DNA'yı kullanmak, bu yöntemin çok yönlülüğe sahip olmasına da izin verir. DNA kimyası nispeten basit ve programlanabilir. Böylece, söz konusu proteine bağlı olarak farklı araştırma ihtiyaçlarına uyacak şekilde antenler oluşturulabilir.
Baş yazar Scott Harroun yaptığı açıklamada, "DNA tabanlı nanoantenler, işlevlerini optimize etmek için farklı uzunluklarda ve esnekliklerde sentezlenebilir. Bir kişi DNA'ya kolayca bir flüoresan molekülü bağlayabilir ve daha sonra bu floresan nanoanteni, bir enzim gibi biyolojik bir nanomakineye bağlayabilir. Nanoanten tasarımını dikkatlice ayarlayarak, beş nanometre uzunluğunda bir anten yarattık ve bu anten, protein biyolojik işlevini yerine getiriyor." dedi.
Floresan iletişim yönteminin birçok uygulaması vardır ve ekibin açıklamasına göre izleme, yenilikçi laboratuvar ekipmanı gerektirmez.

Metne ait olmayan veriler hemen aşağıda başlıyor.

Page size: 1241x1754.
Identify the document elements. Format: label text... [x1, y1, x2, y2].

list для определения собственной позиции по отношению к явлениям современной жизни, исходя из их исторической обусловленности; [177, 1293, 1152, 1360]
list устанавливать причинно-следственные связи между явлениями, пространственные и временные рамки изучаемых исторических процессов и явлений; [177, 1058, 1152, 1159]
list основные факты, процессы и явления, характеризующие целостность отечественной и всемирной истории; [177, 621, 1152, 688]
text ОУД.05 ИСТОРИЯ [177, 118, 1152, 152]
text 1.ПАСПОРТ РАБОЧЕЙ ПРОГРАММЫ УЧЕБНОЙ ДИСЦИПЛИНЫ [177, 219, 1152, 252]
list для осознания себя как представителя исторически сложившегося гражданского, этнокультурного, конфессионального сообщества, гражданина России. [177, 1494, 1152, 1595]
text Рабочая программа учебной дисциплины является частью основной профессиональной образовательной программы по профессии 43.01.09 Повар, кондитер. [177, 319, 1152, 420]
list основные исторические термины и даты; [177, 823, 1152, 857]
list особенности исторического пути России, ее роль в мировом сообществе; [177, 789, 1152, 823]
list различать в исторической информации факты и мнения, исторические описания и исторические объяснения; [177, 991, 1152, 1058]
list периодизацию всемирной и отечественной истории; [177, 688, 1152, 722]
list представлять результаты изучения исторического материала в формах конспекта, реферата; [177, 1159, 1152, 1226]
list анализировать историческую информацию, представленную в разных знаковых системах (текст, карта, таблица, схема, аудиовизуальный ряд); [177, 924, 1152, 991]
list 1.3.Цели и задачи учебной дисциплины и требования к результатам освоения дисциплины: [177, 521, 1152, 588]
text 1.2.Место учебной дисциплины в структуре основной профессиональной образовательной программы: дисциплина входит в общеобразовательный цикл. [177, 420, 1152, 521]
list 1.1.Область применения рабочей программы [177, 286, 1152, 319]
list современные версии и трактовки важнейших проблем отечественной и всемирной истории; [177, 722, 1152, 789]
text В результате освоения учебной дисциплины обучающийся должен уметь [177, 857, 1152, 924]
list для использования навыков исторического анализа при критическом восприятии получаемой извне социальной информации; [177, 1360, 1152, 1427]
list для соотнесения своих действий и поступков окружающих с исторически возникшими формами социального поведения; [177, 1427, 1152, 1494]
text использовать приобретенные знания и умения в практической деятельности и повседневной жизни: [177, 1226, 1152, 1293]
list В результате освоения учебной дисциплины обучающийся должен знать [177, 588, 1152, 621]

Birçok laboratuvarda yaygın olan geleneksel spektroflorometreler, nanoanten yerleştirildiğinde işi yapacaktır.
Harroun, "Örneğin, çeşitli biyolojik moleküller ve ilaçlarla alkalin fosfataz enziminin işlevini gerçek zamanlı ve ilk kez tespit edebildik. Bu enzim, çeşitli kanserler ve bağırsak iltihabı dahil olmak üzere birçok hastalıkla ilişkilendirilmiştir." dedi.
Bu yaklaşımı çok heyecan verici yapan şey, proteinlerin tam davranışını inceleme olasılığıdır. Böyle bir geri bildirim sistemine sahip olmak, sadece tıbba değil, aynı zamanda kimyasal üretime de ışık tutuyor.
Ortak yazar Dominic Lauzon, "Doğal nanomakinelerin nasıl çalıştığını veya arızalanarak hastalıklara yol açtığını anlamamıza yardımcı olmasının yanı sıra, bu yeni yöntem aynı zamanda kimyagerlerin umut verici yeni ilaçları belirlemesine yardımcı olabilir ve nanomühendislere gelişmiş nanomakineler geliştirmeleri için rehberlik edebilir" diye ekledi.
Ekip, nanoantenin çok yönlülüğünü ve hem küçük hem de büyük değişiklikleri izlemek için nasıl kullanılabileceğini vurguluyor. Bu, tek bir proteinin farklı hareketlerini anlamaya çalışmak veya aynı anda birçok proteini taramak için faydalı olabilir.